Courses for sex offenders and domestic abusers are among those which haven't been subject to an "outcome evaluation".
The charity Transform Justice, which compiled the data, said it meant they "have no idea" if the programmes have a positive or negative impact.
The Ministry of Justice (MoJ) said although it aimed to conduct evaluations to an "academic standard" it could take years to develop a "robust data sample".
According to MoJ figures supplied to Transform Justice, 25 offender behaviour programmes currently run by HM Prison and Probation Service have not had an outcome evaluation.
The evaluation consists of a research study which investigates the impact of an intervention - whether it worked and, if it did, how well it worked.
Between 2010 and 2018, 16,434 prisoners in England and Wales began non-evaluated courses and 101,662 offenders serving community sentences started such programmes between 2009/10 and 2016/17.
In custody, the non-evaluated programme most commonly used was RESOLVE, a cognitive-behavioural intervention that aims to reduce violence, which was started by 7,444 inmates.
The two community-based schemes with most participants were Building Better Relationships, for male domestic violence perpetrators (15,090), and the Thinking Skills Programme, which helps offenders set goals and make plans without committing crimes (42,215).
In addition, more than 20,000 sex offenders - in jail or on community orders - began courses which hadn't been fully evaluated.
Peter Neyroud, a former chief constable and an independent member of the MoJ's Data, Evidence and Science Board, said he was "concerned" about the findings and wanted them to be addressed.
"You would have expected that every significant programme that the Ministry of Justice is funding and recommending out for delivery would have a clear basis in evidence, and would be tracked to make sure that it's actually matching the outcomes you'd expect - and I can't see from the evidence I've seen here that this is happening," he told BBC News.

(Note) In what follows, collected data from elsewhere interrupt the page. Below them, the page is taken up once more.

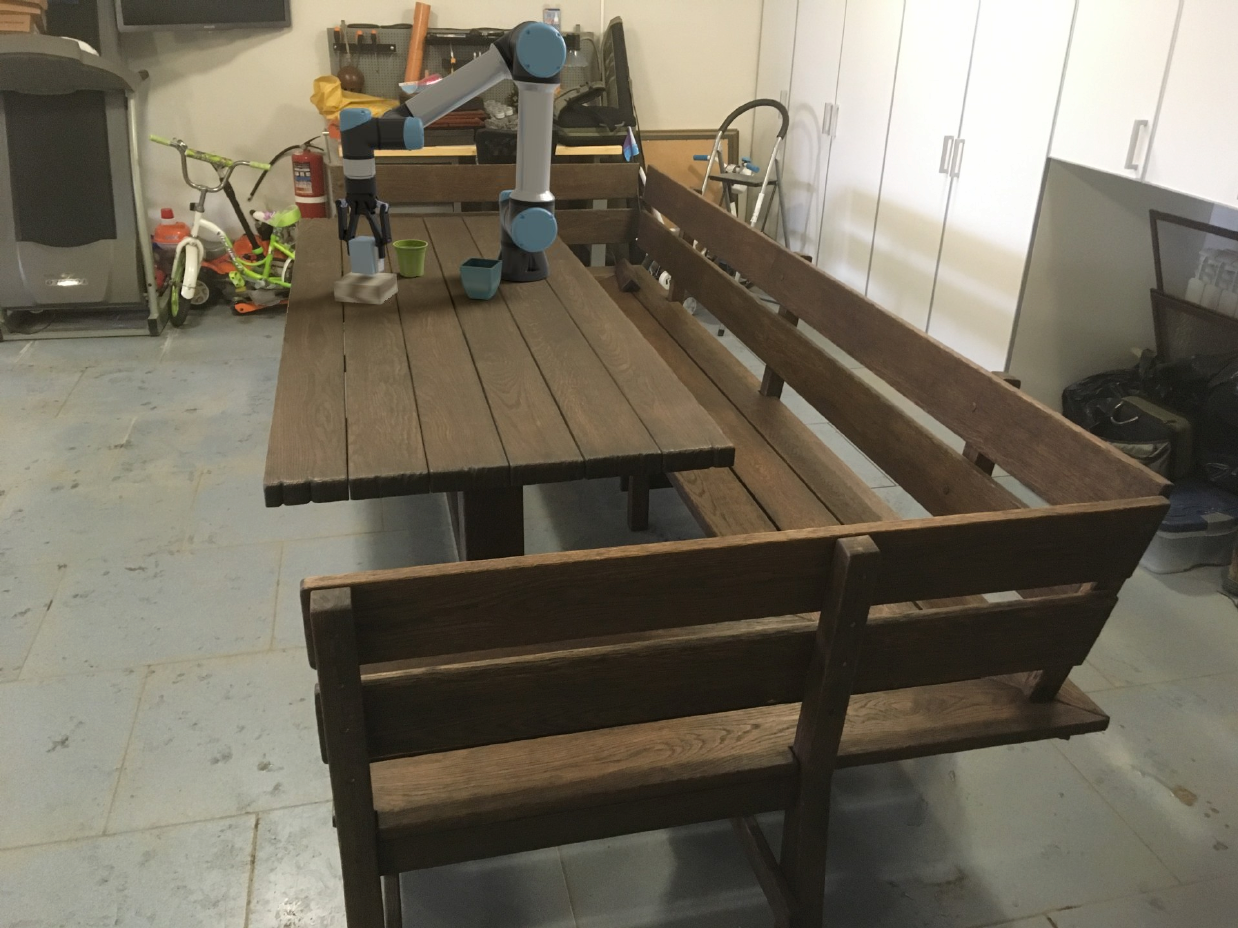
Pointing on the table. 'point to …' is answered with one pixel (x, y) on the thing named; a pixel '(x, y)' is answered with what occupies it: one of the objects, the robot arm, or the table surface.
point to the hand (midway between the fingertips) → (367, 269)
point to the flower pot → (480, 277)
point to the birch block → (365, 288)
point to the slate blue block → (363, 255)
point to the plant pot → (410, 257)
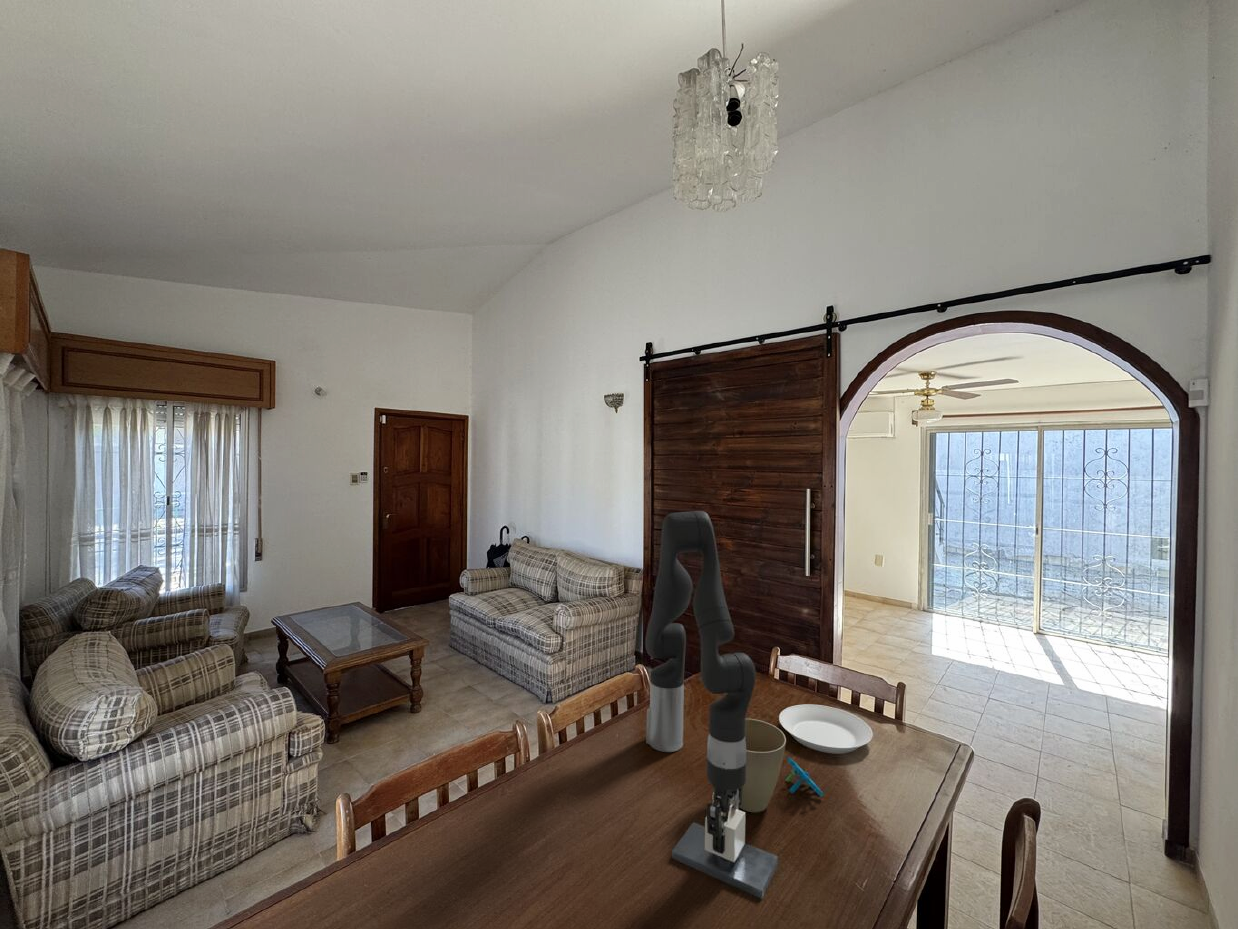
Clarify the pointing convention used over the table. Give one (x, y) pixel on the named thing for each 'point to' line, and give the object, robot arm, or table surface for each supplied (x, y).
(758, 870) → the panel
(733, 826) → the white and orange block
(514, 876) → the table surface
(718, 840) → the robot arm
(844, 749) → the bowl
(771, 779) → the plant pot
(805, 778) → the gear
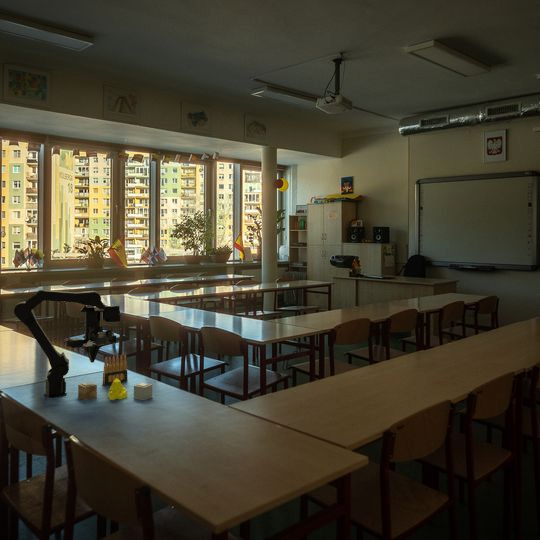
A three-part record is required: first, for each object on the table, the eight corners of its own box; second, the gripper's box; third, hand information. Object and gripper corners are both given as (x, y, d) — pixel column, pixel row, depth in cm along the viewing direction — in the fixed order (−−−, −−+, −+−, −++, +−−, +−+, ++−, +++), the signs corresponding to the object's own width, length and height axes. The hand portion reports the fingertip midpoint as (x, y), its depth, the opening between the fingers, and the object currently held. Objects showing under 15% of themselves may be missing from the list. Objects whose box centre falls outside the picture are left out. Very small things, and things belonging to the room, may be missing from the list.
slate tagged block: (144, 400, 200) (144, 386, 200) (133, 398, 202) (133, 385, 202) (152, 397, 205) (152, 383, 205) (141, 395, 207) (141, 382, 207)
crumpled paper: (130, 395, 206) (130, 375, 206) (117, 401, 199) (118, 380, 198) (117, 393, 208) (118, 374, 208) (104, 399, 201) (105, 378, 200)
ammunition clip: (104, 385, 218) (105, 357, 218) (102, 384, 220) (102, 356, 219) (127, 381, 226) (128, 353, 225) (125, 380, 227) (125, 353, 227)
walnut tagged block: (84, 400, 198) (84, 386, 198) (78, 397, 202) (78, 383, 201) (96, 397, 202) (97, 384, 202) (90, 394, 205) (90, 381, 205)
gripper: (80, 328, 195) (80, 369, 195) (124, 323, 208) (124, 362, 209) (66, 324, 202) (65, 364, 203) (110, 320, 216) (109, 357, 217)
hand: (92, 362), depth 208 cm, fingers closed
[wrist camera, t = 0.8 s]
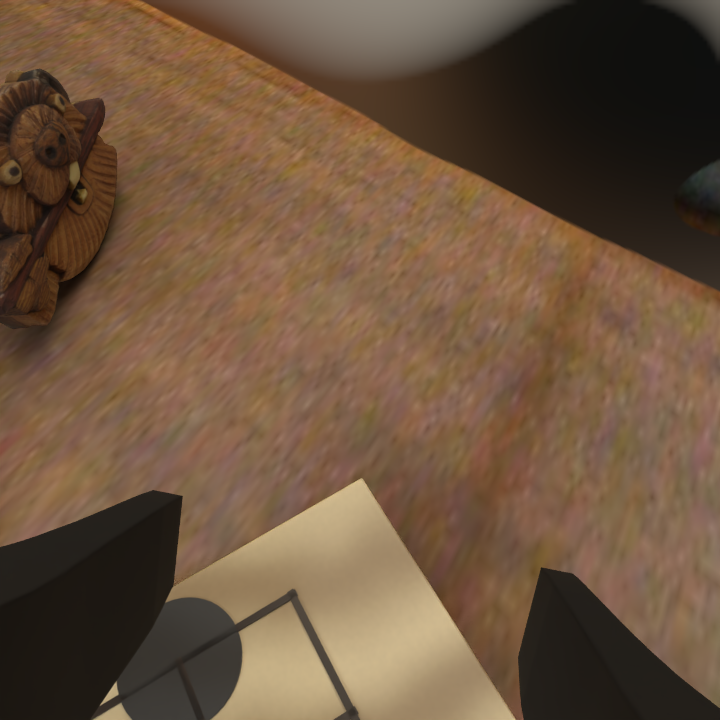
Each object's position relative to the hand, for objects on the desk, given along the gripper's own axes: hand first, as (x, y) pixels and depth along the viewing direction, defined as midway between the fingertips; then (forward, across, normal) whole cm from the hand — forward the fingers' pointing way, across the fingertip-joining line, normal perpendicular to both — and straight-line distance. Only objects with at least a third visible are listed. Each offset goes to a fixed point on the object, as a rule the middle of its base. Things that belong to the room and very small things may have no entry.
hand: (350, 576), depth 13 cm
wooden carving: (+29, +20, 0) cm, 35 cm away
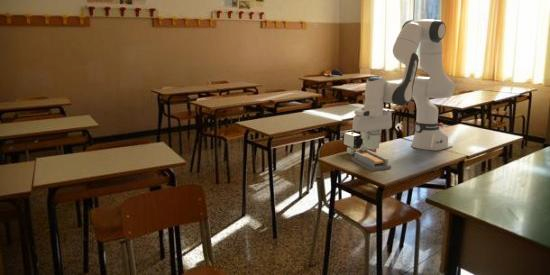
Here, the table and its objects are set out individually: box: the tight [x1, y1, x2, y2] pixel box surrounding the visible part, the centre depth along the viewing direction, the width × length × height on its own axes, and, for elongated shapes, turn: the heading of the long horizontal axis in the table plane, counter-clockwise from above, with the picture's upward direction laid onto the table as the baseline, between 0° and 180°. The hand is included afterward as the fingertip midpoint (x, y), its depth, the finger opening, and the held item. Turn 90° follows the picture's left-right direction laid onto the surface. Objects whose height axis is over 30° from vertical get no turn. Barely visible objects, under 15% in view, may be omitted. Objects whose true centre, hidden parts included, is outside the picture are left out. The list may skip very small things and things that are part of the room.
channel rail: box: [350, 150, 392, 172], centre depth 203 cm, size 11×18×4 cm, turn 20°
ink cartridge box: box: [360, 130, 377, 152], centre depth 226 cm, size 9×5×15 cm, turn 74°
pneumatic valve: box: [341, 131, 363, 155], centre depth 220 cm, size 6×12×12 cm, turn 31°
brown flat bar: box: [361, 152, 384, 164], centre depth 203 cm, size 5×14×1 cm, turn 20°
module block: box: [364, 130, 381, 150], centre depth 200 cm, size 4×7×8 cm, turn 21°
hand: (371, 138), depth 200 cm, fingers closed on module block, 4 cm apart
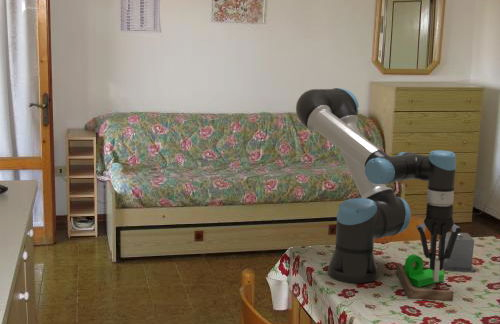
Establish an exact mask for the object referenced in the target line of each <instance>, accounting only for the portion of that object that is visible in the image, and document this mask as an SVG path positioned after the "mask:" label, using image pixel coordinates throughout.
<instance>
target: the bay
mask: <svg viewBox="0 0 500 324" xmlns="http://www.w3.org/2000/svg"><path fill="white" fill-rule="evenodd" d="M414 266H415V265H413V267H414ZM427 269H430V265H429V266H427V265H425V266H424V265H423V270H427ZM396 274H397V276H398V278H399V280H400V283H401V285H402V287H403V290H404V292H405V294H406V298H408V299H418V300H419V299H420V300H421V299H422V300H433V301H434V300H437V301H454V295H455V293H454V291H453V290H445V289H444V290H442V289H430V288H429V289H427V288H426V289H425V288H414V286H413V285H412V284H411V283H410V281H409V278H408V276H407V274H406V272H405V264H402V263H401V262H399V263H397V265H396Z"/></svg>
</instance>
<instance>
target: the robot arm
mask: <svg viewBox="0 0 500 324" xmlns="http://www.w3.org/2000/svg"><path fill="white" fill-rule="evenodd" d="M359 107H360V106H359V101H358V99H357V96H355V94H354V93H353V92H352V91H351V90H348V89H346V88H340V87H336V88H324V89H323V88H322V89H321V88H313V89H309V90H306V91H305V92H303V93H302V94H301V95H300V97H299V98H298V100H297V102H296V106H295V111H296V112H295V113H296V116H297V119H299V121H300V123H301V124H302V125H303V126H304V127H305V128H306V129H308V130H309V131H311V132H314V133H315V132H316V133H318V134H320V135H321V136H322V137H323V138H325V140H327V141H329V142H330V143H331V144H332V145H334V147H336V148H338V149H339V151H340V153H341V156H342V158H343V160H344V162H345V165H346V166H347V169H348V171H349V173H350V175H351V178H352V181H353V182H354V183H355V184H354V185H355V186H356V187H357V190H358V193H359V194H360V196H361V197H358V198H350V199H345V200H344V201H342V202H341V203H340V204H339V205H338V208H337V215H336V229H335V230H336V232H335V247H334V248H335V249H334V252H333V254H332V256H331V258H330V261H329V263H328V268H327V269H328V271H327V273H328V276H329V277H331V278H333V279H335V280H338V281H341V282H345V283H351V284H352V283H353V284H365V283H370V282H371V283H372V282H373V281H375V280H376V279H377V278H378V267H377V263H376V259H375V256H374V255H375V254H374V247H375V246H374V244H375V240H378V239H382V238H386V237H394V236H396V235H398V234H402V233H403V232H404V231H405V230H407V228H408V227H409V225H410V221H411V217H412V213H411V208H410V205H409V204H408V202H407V201H406V200H405V199H404V198H402V197H399V196H396V193H395V191H394V189H393V188H392V187H388V186H386V184H389V183H394V182H395V183H396V182H401V181H409V180H419V181H425V182H427V192H426V193H427V194H426V202H427V204H426V213H425V214H426V215H425V219H424V220H423V223H420V224H417V225H416V227H415V228H416V229H417V231H418V232H419V237H420V241H421V246H422V250H423V255H424V257H425V258H427V259H429V267H430V269H431V270H433V277H432V279H433V280H434V282H437V283H440V282H439V270H441V271H444V270H443V261H444V259H449V258H450V256H451V253H452V250H453V247H454V244H455V241H456V238H457V235H458V234H459V233H461V231H462V229H461V227H460V226H459V225H456V224H455V222H454V219H453V215H454V205H453V204H454V202H455V201H454V197H455V195H454V194H455V178H456V169H457V166H456V164H457V162H456V161H457V156H456V154H455V152H453V151H450V150H441V149H439V150H438V149H436V150H431V151H430V152H429V154H428V155H425V154H419V153H413V152H410V151H409V152H407V151H404V152H403V151H401V152H399V153H397V155H393V156H391V155H388V154H387V153H386V152H385V151H383V150H382V149H380V148H379V147H377V145H375V144H374V143H373V142H372V141H370V140H368V139H367V138H366V137H364V136H363V135H362V133H361V131H360V129H359V128H358V125H357V124H358V120H359V117H358V115H359V111H360V110H359ZM426 229H427V230H428V231H429V232H430V233H429V234H430V245H429V246H430V247H428V242H427V237H426V233H425V231H426ZM450 230H451V231H450ZM447 232H451V235H450V238H449V241H448V244H447V247H446V250H445V238H446V233H447ZM438 236H439V238H438ZM437 239H438V250H437ZM429 248H430V249H429ZM444 250H445V253H444ZM437 251H438V252H437ZM437 253H438V254H437Z"/></svg>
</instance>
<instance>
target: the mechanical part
mask: <svg viewBox="0 0 500 324" xmlns="http://www.w3.org/2000/svg"><path fill="white" fill-rule="evenodd" d="M404 265H405V272H406V274H407V276H408V278H409V281H410V283H411V285H412V286H413V287H414V286H415V287H417V288H420V287H424V286H428V285H433V284H436V283H441V282H443V281H444V279H445V272H444V270H439V282H434V280H433V279H432V277H433V270H431V269H427V270H423V266H424V260H423V258H422V257H421V256H419V255H416V254H413V253H412V254H410V255H408V256H407V258H406V259H405V263H404ZM413 266H414V267H413Z"/></svg>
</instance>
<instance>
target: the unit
mask: <svg viewBox="0 0 500 324" xmlns="http://www.w3.org/2000/svg"><path fill="white" fill-rule="evenodd" d="M451 232H452V231H448V232H447V233H446V238H445V250H446V247H447V244H448V241H449V238H450V235H451ZM474 246H475V239H474V238H473V237H472V236H471V235H470V234H469V232H460V233H459V234H458V235H457V238H456V241H455V244H454V247H453V250H452V253H451V256H450V258H449V259H444V261H443V270H442V271H449V272H450V271H451V272H463V273H464V272H466V273H468V272H469V273H476V269H475V268H474V267H473V255H474V248H475V247H474ZM445 250H444V253H445Z"/></svg>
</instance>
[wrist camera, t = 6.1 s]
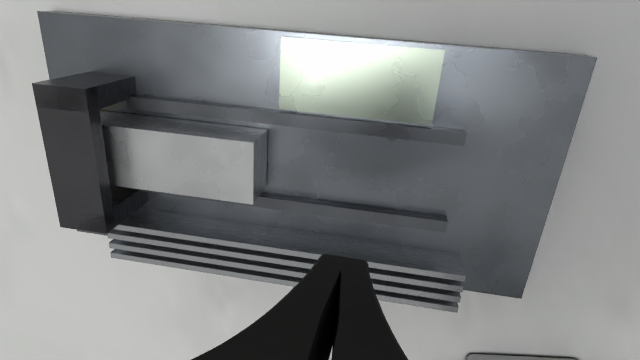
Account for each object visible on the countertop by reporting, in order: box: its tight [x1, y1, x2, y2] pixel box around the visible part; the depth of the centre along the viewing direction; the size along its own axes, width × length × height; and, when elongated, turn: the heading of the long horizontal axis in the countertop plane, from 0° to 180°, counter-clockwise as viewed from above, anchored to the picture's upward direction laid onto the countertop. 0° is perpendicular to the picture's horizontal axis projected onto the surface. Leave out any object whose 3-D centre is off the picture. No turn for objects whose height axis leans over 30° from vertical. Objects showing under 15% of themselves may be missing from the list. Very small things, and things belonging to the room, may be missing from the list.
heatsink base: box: [32, 11, 597, 312], centre depth 19 cm, size 25×12×5 cm, turn 86°
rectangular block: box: [100, 111, 268, 205], centre depth 20 cm, size 10×3×2 cm, turn 86°
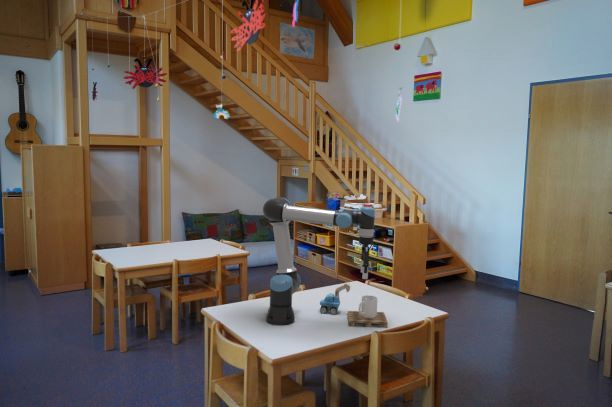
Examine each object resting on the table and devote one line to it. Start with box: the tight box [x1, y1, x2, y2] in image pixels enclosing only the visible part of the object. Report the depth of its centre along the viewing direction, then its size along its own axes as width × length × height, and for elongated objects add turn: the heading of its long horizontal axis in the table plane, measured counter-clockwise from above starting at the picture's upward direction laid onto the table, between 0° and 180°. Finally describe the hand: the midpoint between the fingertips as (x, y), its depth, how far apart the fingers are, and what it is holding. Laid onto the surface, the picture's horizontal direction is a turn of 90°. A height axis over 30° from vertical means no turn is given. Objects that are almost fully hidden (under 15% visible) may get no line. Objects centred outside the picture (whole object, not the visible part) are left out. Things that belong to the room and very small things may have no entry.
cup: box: [358, 294, 378, 318], centre depth 262 cm, size 8×12×10 cm
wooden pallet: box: [346, 310, 389, 329], centre depth 263 cm, size 20×16×3 cm
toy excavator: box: [319, 282, 351, 315], centre depth 277 cm, size 9×17×17 cm, turn 78°
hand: (364, 275), depth 263 cm, fingers open, 13 cm apart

In March 2017, the MoJ scrapped its main sex offender treatment scheme (SOTP) after research found that prisoners completing the programme were slightly more likely to offend than a control group.
Penelope Gibbs, a former magistrate who set up Transform Justice, said the "scandal" of SOTP - which had initially been devised in 1992 - must not be allowed to happen again.
"There could be more disasters like the Sex Offender Treatment Programme but we just don't know," she said.
A number of courses, run by the Prison and Probation Service or outside agencies, have been evaluated but the MoJ accepted that for some programmes, with only a small number of participants, it could take five years to find out if they've had any impact.
A spokesman said: "The effectiveness of these types of programmes, many of which are used successfully around the world, is constantly assessed on the ground and subject to rigorous academic-standard evaluation when there is sufficient data."
The department added that offending behaviour schemes were approved by a group of "independent, international experts" - the Correctional Services Accreditation and Advice Panel.
But Mr Neyroud, who lectures in criminology at the University of Cambridge, questioned whether the accreditation panel had sufficient information on which to base its decisions.
"If as it seems the word 'accreditation' doesn't take in that this programme has got a clear evidence base and secondly that we've clearly tracked the outcomes and it's meeting those outcomes, it's good value and the public are being kept safe with it... then it simply isn't good enough," he said.